In the charts accompanying Mr Bernanke's talk the nations identified as surplus countries were China, India, Brazil and Indonesia.

The Fed's decision to pump an extra $600bn (£380bn) into the US economy to boost demand and, incidentally help push the dollar down and the Chinese currency up, was also stoutly defended. Mr Bernanke declared the best way to support world recovery was "through policies that lead to a resumption of robust growth in a context of price stability in the United States".

"Insufficiently supportive policies in the advanced economies could undermine the recovery not only in those economies, but for the world as a whole."

Going further than diplomacy usually allows, Mr Bernanke even told the Chinese why their currency policy was unwise for themselves. Currency undervaluation, he added, leads to "excessive or volatile capital inflows".

Mr Bernanke also stressed the way that all the balance of adjustment – from peripheral eurozone nations to the US itself – required deflation and hardship in deficit nations: "The international monetary system has a structural flaw; it lacks a mechanism, market-based or otherwise, to induce needed adjustments by surplus countries.

"It would be desirable for the global community, over time, to devise an international monetary system that more consistently aligns the interests of individual countries with the interests of the global economy as a whole."

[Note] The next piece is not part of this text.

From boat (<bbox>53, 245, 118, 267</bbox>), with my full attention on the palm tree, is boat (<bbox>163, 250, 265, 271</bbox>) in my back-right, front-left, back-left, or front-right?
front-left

At the recent G20 summit in Seoul, the US Treasury Secretary, Timothy Geithner, proposed a cap of 4 per cent of GDP on surpluses, an idea met with derision by the surplus nations.

Admitting the failure of the G20 to come to a concrete agreement on the "global imbalances", Mr Bernanke commented that the "sense of common purpose has waned. Tensions among nations over economic policies have emerged and intensified, potentially threatening our ability to find global solutions to global problems".

Unspoken by Mr Bernanke, though, was the possibility that the new Congress might opt for protectionism, turning the currency wars into a trade war.